Sen. Mark Warner, a member of the Senate Banking Committee who was among several lawmakers to receive campaign contributions from the failed Silicon Valley Bank, downplayed the donations on Monday by saying he was unswayed by them.
The Virginia lawmaker, who was among 17 Senate Democrats in 2018 to vote in favor of a partial rollback of banking regulations under the Dodd-Frank Act passed in the aftermath of the 2008 financial crisis, said he “has never been influenced by campaign contributions on any issue.”
“If there was malfeasance, of course, I’ll return it,” Mr. Warner told reporters at a breakfast hosted by The Christian Science Monitor in Washington. “I’ll give it to charity. But let’s get our facts first.”

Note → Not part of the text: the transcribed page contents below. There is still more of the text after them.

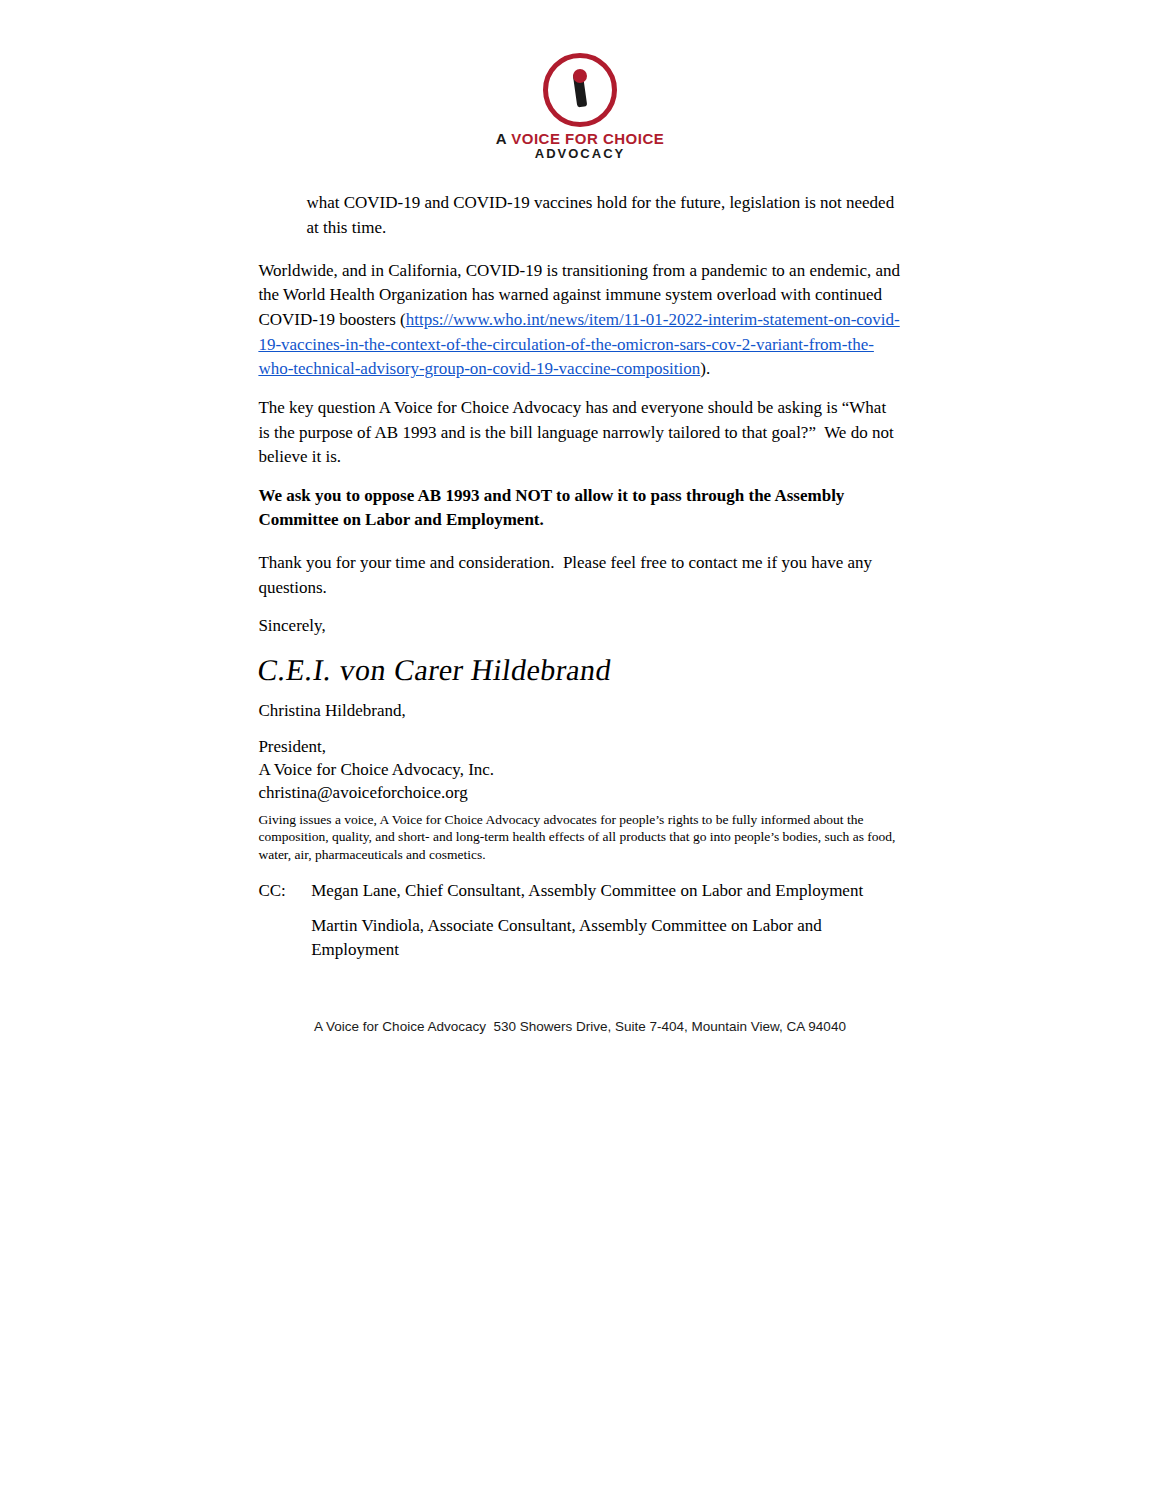A VOICE FOR CHOICE
ADVOCACY
what COVID-19 and COVID-19 vaccines hold for the future, legislation is not needed at this time.
Worldwide, and in California, COVID-19 is transitioning from a pandemic to an endemic, and the World Health Organization has warned against immune system overload with continued COVID-19 boosters (https://www.who.int/news/item/11-01-2022-interim-statement-on-covid-19-vaccines-in-the-context-of-the-circulation-of-the-omicron-sars-cov-2-variant-from-the-who-technical-advisory-group-on-covid-19-vaccine-composition).
The key question A Voice for Choice Advocacy has and everyone should be asking is “What is the purpose of AB 1993 and is the bill language narrowly tailored to that goal?” We do not believe it is.
We ask you to oppose AB 1993 and NOT to allow it to pass through the Assembly Committee on Labor and Employment.
Thank you for your time and consideration. Please feel free to contact me if you have any questions.
Sincerely,
C.E.I. von Carer Hildebrand
Christina Hildebrand,
President, A Voice for Choice Advocacy, Inc. christina@avoiceforchoice.org
Giving issues a voice, A Voice for Choice Advocacy advocates for people’s rights to be fully informed about the composition, quality, and short- and long-term health effects of all products that go into people’s bodies, such as food, water, air, pharmaceuticals and cosmetics.
CC:
Megan Lane, Chief Consultant, Assembly Committee on Labor and Employment
Martin Vindiola, Associate Consultant, Assembly Committee on Labor and Employment
A Voice for Choice Advocacy 530 Showers Drive, Suite 7-404, Mountain View, CA 94040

Mr. Warner’s campaign has received approximately $27,000 from the failed bank, including $21,600 in donations from the Silicon Valley Bank political action committee and $5,600 in donations from Silicon Valley Bank’s former CEO Greg Becker.
Mr. Warner said on Monday that those contributions go back to around 2014.
The March 10 collapse of Silicon Valley Bank and Signature Bank were the second and third-largest bank failures in U.S. history.
The banks’ troubles have been blamed in part on the Fed Reserve’s rapid series of rate hikes, which reduced the value of their long-term debt. The banks were unable to fulfill the run of withdrawal demands from depositors seeking higher yields elsewhere.
Some, though, also have blamed a rollback of banking regulations under the Trump administration that exempted banks with less than $250 billion in assets from Fed stress tests.
In a letter to Mr. Becker last week, Sen. Elizabeth Warren, Massachusetts Democrat and member of the Senate banking panel, pressed the former CEO on the bank’s lobbying efforts in favor of lighter regulations ahead of the 2018 rollback.
“These rules were designed to safeguard our banking system and economy from the negligence of bank executives like yourself – and their rollback, along with atrocious risk management policies at your bank, have been implicated as chief causes of its failure,” Ms. Warren wrote.
“You have nobody to blame for the failure at your bank but yourself and your fellow executives,” she said. “You lobbied for weaker rules, got what you wanted, and used this opportunity to abdicate your basic responsibilities to your clients and the public – facilitating a near-economic disaster.”
Mr. Warner said he does not regret his vote in 2018 to loosen banking regulations.
“Let me be clear, we need to figure out what happened,” he said on Monday. “And if there were things that happened in 2018 that helped create this crisis, I’m wide open to making changes.”
“If you look at capital requirements, at least all the evidence so far, this was not a case of increased capital requirements would have prohibited this,” he said of the bank failures. “I think this was a liquidity crisis and what I find unconvincing is that some stress test alone would have spotted this. Let’s get the facts before we come up with a solution.”
Just before the bank failures, lawmakers in both parties raised objections to a tentative Fed plan to raise the capital requirements for some banks. Many of those lawmakers have received hundreds of thousands of dollars in campaign donations from the banking industry since 2018.